The economics news has been dominated the past couple of weeks by Newshub insisting that the National Party's tax plan doesn't "add up". Here's the headline the outlet has been running, "National's foreign buyer tax costings likely have a roughly $530 million fiscal hole each year, according to several highly regarded economists. It's more bad news for the party which has faced constant questioning and criticism over its tax plan".
However, whilst Newshub is desperate to embarrass the Nats by endlessly scrutinizing their tax proposal, the same level of scrutiny doesn't seem to have been applied to Newshub's own sources. Let's be clear, the critique of National made by these "highly regarded economists" has not been peer-reviewed nor published in a journal and as such has no academic standing. In fact, estimating the effect of a policy change that has never been done before, like removing a foreign buyer ban & putting in a 15% tax on property sales over $2 million, is very hard because there's no precedent & so no data that can be used to show what has happened in the past when such a policy has been introduced.

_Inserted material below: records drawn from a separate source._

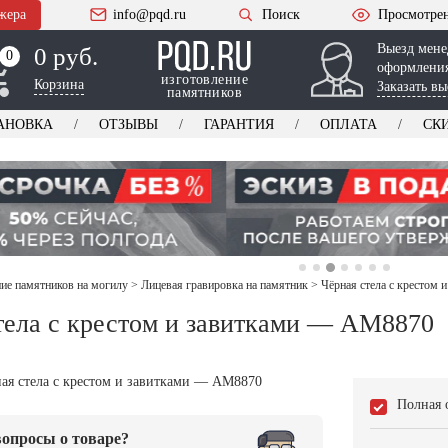
жера
info@pqd.ru
Поиск
Просмотре
Выезд мене
0 руб.
0
0
оформления
изготовление
Корзина
Заказать вы
памятников
АНОВКА
ОТЗЫВЫ
ГАРАНТИЯ
ОПЛАТА
СК
е памятников на могилу
>
Лицевая гравировка на памятник
>
Чёрная стела с крестом
тела с крестом и завитками — AM8870
Полная 
опросы о товаре?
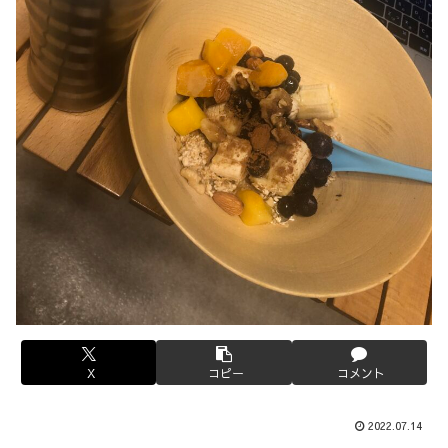
X
コピー
コメント
2022.07.14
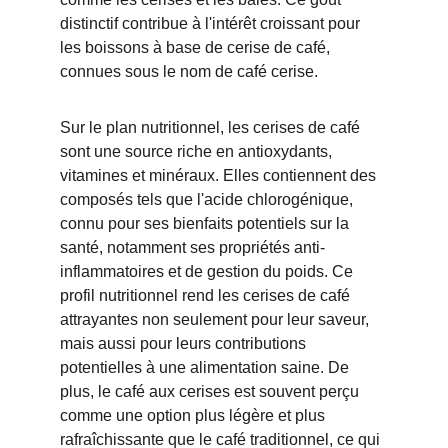
distinctif contribue à l'intérêt croissant pour 
les boissons à base de cerise de café, 
connues sous le nom de café cerise.
Sur le plan nutritionnel, les cerises de café 
sont une source riche en antioxydants, 
vitamines et minéraux. Elles contiennent des 
composés tels que l'acide chlorogénique, 
connu pour ses bienfaits potentiels sur la 
santé, notamment ses propriétés anti-
inflammatoires et de gestion du poids. Ce 
profil nutritionnel rend les cerises de café 
attrayantes non seulement pour leur saveur, 
mais aussi pour leurs contributions 
potentielles à une alimentation saine. De 
plus, le café aux cerises est souvent perçu 
comme une option plus légère et plus 
rafraîchissante que le café traditionnel, ce qui 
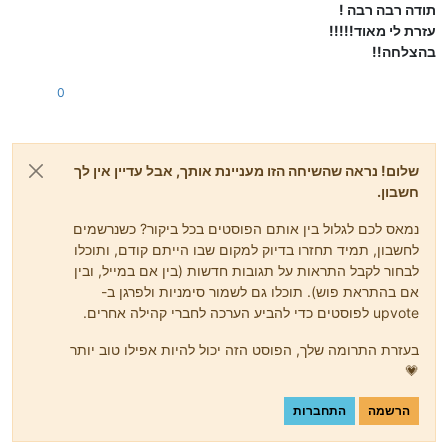
תודה רבה רבה !
עזרת לי מאוד!!!!!
בהצלחה!!
0
שלום! נראה שהשיחה הזו מעניינת אותך, אבל עדיין אין לך
חשבון.
נמאס לכם לגלול בין אותם הפוסטים בכל ביקור? כשנרשמים
לחשבון, תמיד תחזרו בדיוק למקום שבו הייתם קודם, ותוכלו
לבחור לקבל התראות על תגובות חדשות (בין אם במייל, ובין
אם בהתראת פוש). תוכלו גם לשמור סימניות ולפרגן ב-
upvote לפוסטים כדי להביע הערכה לחברי קהילה אחרים.
בעזרת התרומה שלך, הפוסט הזה יכול להיות אפילו טוב יותר
💗
הרשמה
התחברות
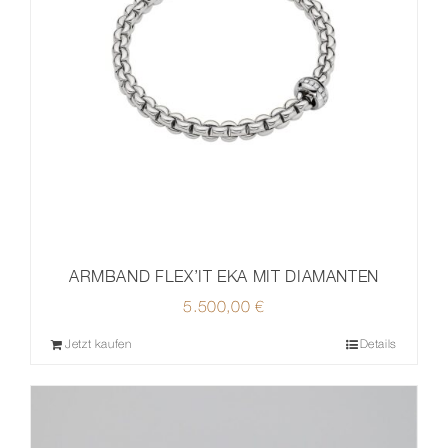
ARMBAND FLEX’IT EKA MIT DIAMANTEN
5.500,00
€
Jetzt kaufen
Details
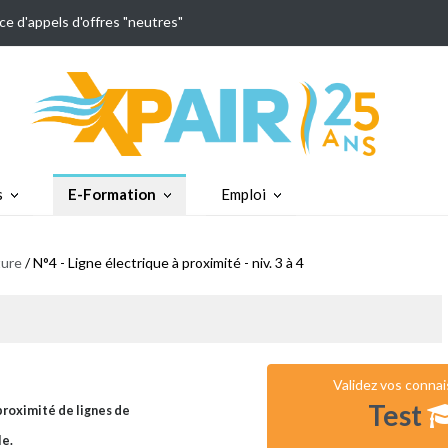
ce d'appels d'offres "neutres"
s
E-Formation
Emploi
ture
/ N°4 - Ligne électrique à proximité - niv. 3 à 4
Validez vos conna
Test
 proximité de lignes de
le.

The econometrics involved in my opinion requires a person to have completed a Masters degree with top honors, or PhD, in economics from a good university. So I looked up the qualifications of one of the folks who Newshub quote as their "highly regarded economist" source who critiqued the Nats proposals - his Linked-In profile says:
University of Otago, Bachelor of Commerce (BCom) in Marketing, 2001 - 2003
I'm happy to be corrected that this chap has done a high-level econ degree not mentioned on his Linked-In profile, but can Newshub please urgently clarify the background of its sources? After all, its' success at embarrassing National hinges on Newshub's sources being more credible than the Party's. On that note, the consulting firm called Castalia that checked over the Nat's numbers includes folks in their Auckland Office like Willem Crowhurst, who has a first class honors degree in economics from the University of Auckland.